— Start of TEXT SHOWN —

SOLUTION: a mother has two children whose ages differ by 5 years. the sum of the squares of their ages is 97. the square of the mothers age can be found by writing the squares of the childre

Question 1015523: a mother has two children whose ages differ by 5 years. the sum of the squares of their ages is 97. the square of the mothers age can be found by writing the squares of the childrens ages one after the other as a four digit number. how old is the mother?
Answer by ankor@dixie-net.com(22740) (Show Source): You can put this solution on YOUR website!
Let the children's age be a & b
Let m = mom's age
:
write an equation for each statement
:
a mother has two children whose ages differ by 5 years.
a - b = 5
a = (b+5)
the sum of the squares of their ages is 97.
a^2 + b^2 = 97
Replace a with (b+5)

— End of TEXT SHOWN —
— Start of DATA LINES —

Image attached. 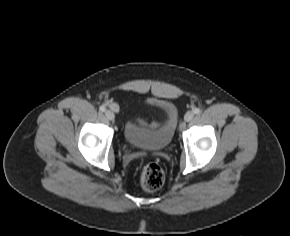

— End of DATA LINES —

• DIRECTIVE A:
In the solution to the children's ages problem, rewrite the paragraph that begins "Question 1015523: a mother has two children" more briefly, keeping its main facts.
• DIRECTIVE B:
Reproduce word for word everything in the children's ages solution from "Question 1015523: a" down to "is the mother?".
• DIRECTIVE C:
Resume the solution to the children's ages problem from where it stops.

• WRITTEN RESPONSE A:
A mother's two children are 5 years apart in age, and the squares of their ages add up to 97. Writing those two squares one after the other gives a four-digit number equal to the square of the mother's age. The question asks for the mother's age.

• WRITTEN RESPONSE B:
Question 1015523: a mother has two children whose ages differ by 5 years. the sum of the squares of their ages is 97. the square of the mothers age can be found by writing the squares of the childrens ages one after the other as a four digit number. how old is the mother?

• WRITTEN RESPONSE C:
(b+5)^2 + b = 97
FOIL (b+5)(b+5)
b^2 + 10b + 25 + b^2 = 97
Combine like terms
2b^2 + 10b + 25 - 97 = 0
2b^2 + 10b - 72 = 0
Factors to
(2b + 18)(b - 4) = 0
The positive solution
b = 4 yrs
then
a = 4 + 5 = 9 yrs
Check it by finding the sum of the squares of their ages
4^2 + 9^2 =
16 + 81 = 97
:
the square of the mothers age can be found by writing the squares of the children's ages one after the other as a four digit number.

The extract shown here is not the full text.